Un bouquin fascinant

Tiens ferme ta couronne, drôle de titre pour ce livre hypnotique de Yannick Haenel. Moi qui n’aime que les histoires concrètes et plutôt réalistes, je suis tombée dans une sorte de fascination pour cette histoire époustouflante d’un héros tout ce qu’il y a d’ordinaire. Imaginez : un quinquagénaire qui s’abrutit devant des films de Cimino, notamment le voyage au bout de l’enfer (the deer hunter) en se saoulant de vodka sans pratiquement sortir de son studio. Parfois, il s’occupe du dalmatien du voisin, un joueur de poker invétéré, qu’il n’a pas vu depuis des jours, présentement. Ce reclus fumeur et asocial, Jean, a écrit un pavé sur Melville, the Great Melville, un scénario impossible à mettre en images mais dont il espère que Cimino saura le faire.

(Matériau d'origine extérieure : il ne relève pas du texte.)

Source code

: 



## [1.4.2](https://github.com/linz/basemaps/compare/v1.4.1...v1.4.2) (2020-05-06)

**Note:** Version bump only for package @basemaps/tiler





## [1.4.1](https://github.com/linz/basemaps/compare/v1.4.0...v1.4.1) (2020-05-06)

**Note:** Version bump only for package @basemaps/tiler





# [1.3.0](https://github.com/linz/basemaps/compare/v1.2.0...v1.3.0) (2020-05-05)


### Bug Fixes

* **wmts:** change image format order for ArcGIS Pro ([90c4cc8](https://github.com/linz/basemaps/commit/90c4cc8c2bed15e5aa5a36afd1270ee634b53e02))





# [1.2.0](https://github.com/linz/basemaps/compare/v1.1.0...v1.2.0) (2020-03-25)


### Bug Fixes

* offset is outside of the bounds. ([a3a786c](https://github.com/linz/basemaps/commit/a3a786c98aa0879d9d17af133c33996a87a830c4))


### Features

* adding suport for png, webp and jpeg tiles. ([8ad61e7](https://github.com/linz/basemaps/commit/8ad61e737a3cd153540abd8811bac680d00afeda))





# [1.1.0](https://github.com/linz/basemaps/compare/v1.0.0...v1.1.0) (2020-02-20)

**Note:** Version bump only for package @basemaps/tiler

Il rencontre une sorte de personnage improbable qui lui donne le numéro du réalisateur. Jean n’y croit pas. Il appelle malgré tout et tombe sur … Cimino, ravi d’avoir un admirateur et amateur de Melville, comme lui. Jean embarque alors pour New-York et vit une drôle d’aventure avec le réalisateur. Quelques mois plus tard, l’intermédiaire le recontacte pour savoir où ça en est, lui donne rendez-vous chez Bofinger (grande brasserie à la Bastille) et là, ils se saoulent et invitent Isabelle Huppert à leur table (elle connaît le type). S’ensuit le récit de Jean entrecroisé de celui d’Huppert qui a joué dans un Cimino en 79, etc…

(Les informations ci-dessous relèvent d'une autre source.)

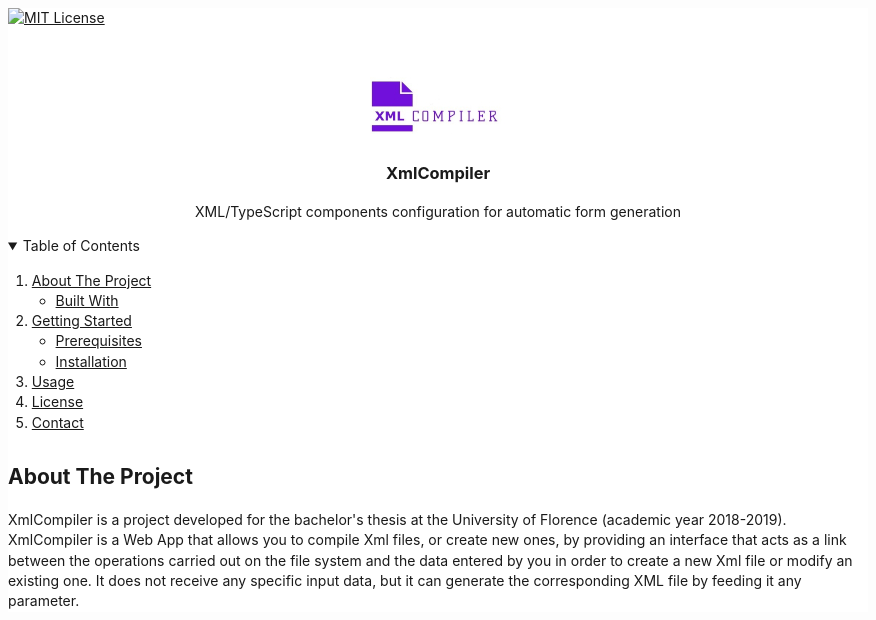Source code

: 
[![MIT License](https://img.shields.io/github/license/FedericaPaoli1/XmlCompiler.svg?branch=master)](https://github.com/FedericaPaoli1/XmlCompiler/LICENSE)



<br />
<p align="center">
  <a href="https://github.com/FedericaPaoli1/XmlCompiler">
    <img src="/XmlCompiler/ClientApp/src/assets/logo1.jpg" alt="Logo">
  </a>
 
  <h3 align="center">XmlCompiler</h3>

  <p align="center">
    XML/TypeScript components configuration for automatic form generation
    <br />
  </p>
</p>




<details open="open">
  <summary>Table of Contents</summary>
  <ol>
    <li>
      <a href="#about-the-project">About The Project</a>
      <ul>
        <li><a href="#built-with">Built With</a></li>
      </ul>
    </li>
    <li>
      <a href="#getting-started">Getting Started</a>
      <ul>
        <li><a href="#prerequisites">Prerequisites</a></li>
        <li><a href="#installation">Installation</a></li>
      </ul>
    </li>
    <li><a href="#usage">Usage</a></li>
    <li><a href="#license">License</a></li>
    <li><a href="#contact">Contact</a></li>
  </ol>
</details>




## About The Project

XmlCompiler is a project developed for the bachelor's thesis at the University of Florence (academic year 2018-2019). 
XmlCompiler is a Web App that allows you to compile Xml files, or create new ones, by providing an interface that acts as a link 
between the operations carried out on the file system and the data entered by you in order to create a new Xml file or modify an existing one. 
It does not receive any specific input data, but it can generate the corresponding XML file by feeding it any parameter.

C’est absolument insensé la façon que l’auteur a de raconter une histoire aussi bancale à base de cerfs, de daims, de chien perdu, de dette de jeu, de poursuite de mots, de quête d’une vérité sacrée. Sans parler d’une nuit passée au Musée de la Chasse et de la Nature avec des tas d’animaux et la directrice du lieu, femme très ouverte… Le lendemain, Jean se retrouve dans une mélasse absolue mais on a tellement envie de savoir ce qu’il va devenir. C’est totalement rocambolesque et captivant et d’une grande culture cinéma et littérature.

Tiens ferme ta couronne de Yannick Haenel, prix Médicis 2017 aux éditions Gallimard et Folio. 360 pages.